A new study by scientists from the University of Cambridge provides more information about the relationship between the Romans and the Huns. Scientists are looking for an explanation for the very expansive nature of the Huns and associate it with severe weather conditions, specifically drought.
The Huns were nomadic people living in Eastern Europe, the Caucasus and Central Asia between the 1st and 7th centuries CE. It was because of this warlike person that the Great Migration of barbarian peoples to the west occurred and largely led to the collapse of the Western Roman Empire in 476 CE.
The Romans learned about the Huns in 376 CE, when the Goths were forced under pressure of the Huns to migrate west and look for new seats in Roman lands. Thanks to the messages of a Roman historian from the 4th century CE. – Ammianus Marcellinus – we get a very colourful description of the appearance, life and way of fighting off the wild Huns.

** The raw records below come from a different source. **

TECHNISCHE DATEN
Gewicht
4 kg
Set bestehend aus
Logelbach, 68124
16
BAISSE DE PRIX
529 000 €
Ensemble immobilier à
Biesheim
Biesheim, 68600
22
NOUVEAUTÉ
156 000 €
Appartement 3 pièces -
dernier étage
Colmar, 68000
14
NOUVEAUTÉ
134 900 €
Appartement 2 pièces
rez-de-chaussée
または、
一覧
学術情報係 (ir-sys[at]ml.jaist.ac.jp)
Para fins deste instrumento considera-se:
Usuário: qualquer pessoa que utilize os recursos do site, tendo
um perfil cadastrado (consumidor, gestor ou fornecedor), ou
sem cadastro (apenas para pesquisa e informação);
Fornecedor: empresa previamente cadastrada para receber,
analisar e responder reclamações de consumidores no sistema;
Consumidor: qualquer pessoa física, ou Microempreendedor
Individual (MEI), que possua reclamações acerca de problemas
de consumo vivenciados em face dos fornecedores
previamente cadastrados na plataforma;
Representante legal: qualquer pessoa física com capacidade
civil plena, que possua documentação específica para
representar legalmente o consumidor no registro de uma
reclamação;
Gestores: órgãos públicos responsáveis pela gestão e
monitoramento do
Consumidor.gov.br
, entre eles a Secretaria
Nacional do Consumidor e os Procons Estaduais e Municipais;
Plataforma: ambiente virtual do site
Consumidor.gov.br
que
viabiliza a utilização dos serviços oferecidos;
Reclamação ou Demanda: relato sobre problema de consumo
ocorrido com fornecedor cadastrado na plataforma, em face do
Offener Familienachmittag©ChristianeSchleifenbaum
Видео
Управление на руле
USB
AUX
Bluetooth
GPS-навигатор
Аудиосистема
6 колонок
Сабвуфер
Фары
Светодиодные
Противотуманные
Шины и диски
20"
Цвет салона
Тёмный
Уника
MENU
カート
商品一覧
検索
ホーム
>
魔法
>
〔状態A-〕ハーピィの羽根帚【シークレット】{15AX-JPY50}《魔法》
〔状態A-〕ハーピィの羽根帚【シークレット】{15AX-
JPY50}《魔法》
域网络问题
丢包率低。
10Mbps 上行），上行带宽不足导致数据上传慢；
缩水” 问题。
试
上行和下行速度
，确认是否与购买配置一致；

In the study mentioned earlier, it was possible to determine what temperatures existed in Europe until the 2nd century BC. As it turns out, in the middle of the 4th century CE, in the years 447, 451, and 452, there were extremely dry years in the Pannonian Basin. As a result of the invasion, conducted in the middle of the 5th century CE, in Moesia and deeper into the Balkans, the Huns controlled these areas for some time and pursued an aggressive policy towards the inhabited population. Researchers associate severe weather conditions with the unusual aggression of the Huns, who thus developed a strategy for dealing with extreme climatic conditions.
The study “The role of drought during the Hunnic incursions into central-east Europe in the 4th and 5th c. CE” was published in the “Journal of Roman Archeology” (2022).